What happened next was that Grossi started warning everyone that Iran would soon become a nuclear power, one ruled by religious fanatics pursuing the Shi’a vendetta against the world’s Sunnis for killing the last descendant of Muhammad at Karbala back in 680 AD, and for whom the destruction of Israel is key to supremacy over the entire Middle East.
When the Israelis realised that European leaders — but also Russia and China, and indeed the Biden administration — ignored Grossi’s increasingly alarmed warnings that a nuclear Iran was only months away, they waited for Trump to intervene. In this, they were immediately reassured when the US sent B2 bombers to its Diego Garcia base, each capable of destroying even Natanz.
But then Trump met resistance from the isolationists in his own administration, while he himself evidently did not want to begin his tenure with a war. Instead, he appointed a New York lawyer with no Iran or nuclear expertise to negotiate with the Islamic Republic. Unfortunately, Steve Witkoff was so poorly informed that he immediately accepted the enrichment level that Obama had negotiated, and which Trump had vehemently attacked as much too dangerous.
“Steve Witkoff was so poorly informed that he immediately accepted the enrichment level that Obama had negotiated”

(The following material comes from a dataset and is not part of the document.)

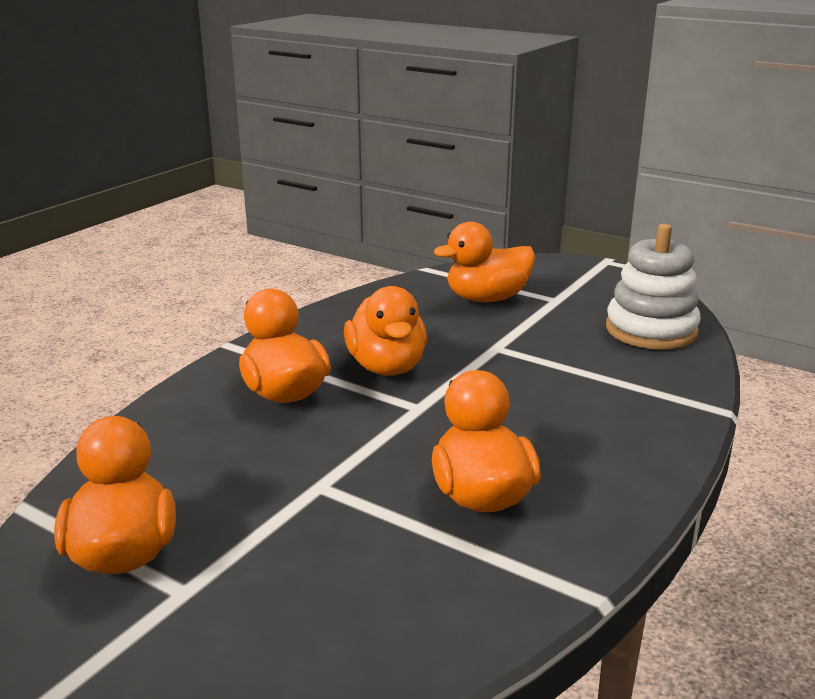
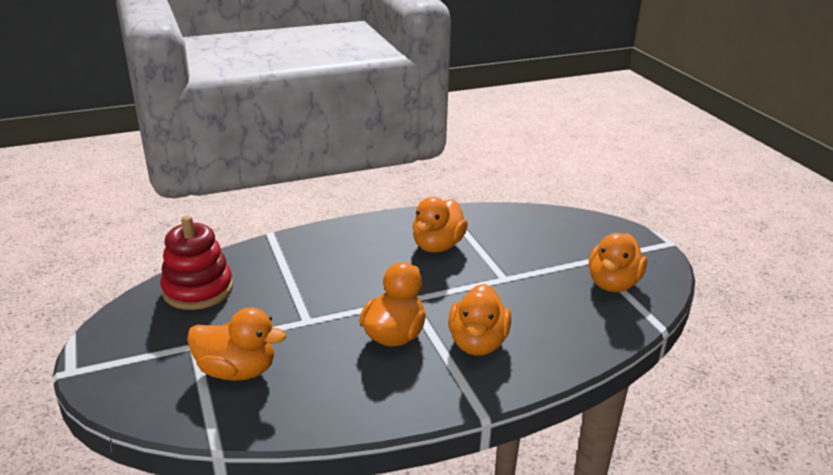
camera: 145 degrees left, 5 degrees up
(651, 330) = (198, 290): white stacking toy -> red stacking toy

That is when the Israeli government — not just Netanyahu, but the entire defence ministry leadership alongside Mossad — understood that their country would very soon be faced with a nuclear Iran. It might be hoped that Israel’s own nuclear weapons could deter an Iranian nuclear attack against its own territory. But a nuclear Iran would dominate the entire Middle East, including Egypt, Jordan, the United Arab Emirates and Bahrain, with which Israel has full diplomatic relations, as well as Saudi Arabia with which Israel hopes to have full relations in the near future.
Operationally, the seemingly impossible challenge was to bomb large nuclear installations a long way from Israel without a single strategic bomber. Aside from the immense Natanz installation, other essential targets included large buildings in the Parchin base not far from Tehran, where the bomb would have been assembled. There were other vital targets too, including the uranium hexafluoride plant near Isfahan. On top of all that, the Israelis would also have to attack the hundreds of Iranian long-range missiles aimed at Israel.

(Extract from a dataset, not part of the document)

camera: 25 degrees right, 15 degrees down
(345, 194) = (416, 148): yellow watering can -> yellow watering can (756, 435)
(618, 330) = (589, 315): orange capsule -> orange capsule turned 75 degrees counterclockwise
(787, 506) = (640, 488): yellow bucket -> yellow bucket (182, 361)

To reach all these targets, Israel had to deal with the range-payload problem that its air force first overcame in 1967, when it destroyed the air forces of three Arab states in a single day — with 60 Mirage fighters and little else. Copying Formula One racing crews, to quickly refuel and re-arm the same few aircraft to attack again and again, Israel’s highly trained ground crews multiplied its air power, while its pilots made the most of their few bombs with extreme precision.
This time, too, impossible solutions were found for the range problem, including the use of 65-year-old airliners converted into tankers (Boeing is years later in delivering its own). To be able to use its short-range F-16s, Israel developed the “Rampage” air-launched missile, which flies upward on a ballistic trajectory, gaining range by gliding down to the target. That should make accuracy impossible — but once again, Israeli developers overcame the odds.
And, of course, there are also Israelis on the ground, including the ones who killed Iran’s two top military leaders. Yesterday, Al Arabiya had two successive reports on Hossein Salami, commander of the Revolutionary Guards. The first was Salami’s warning that Iran’s retaliation for any attack would be “unprecedented”. The second, a few hours later, relayed Iranian state TV’s confirmation that Salami had been killed. He, too, was surprised, as well as all the experts who explained that Israel could never do it alone, without US heavy bombers.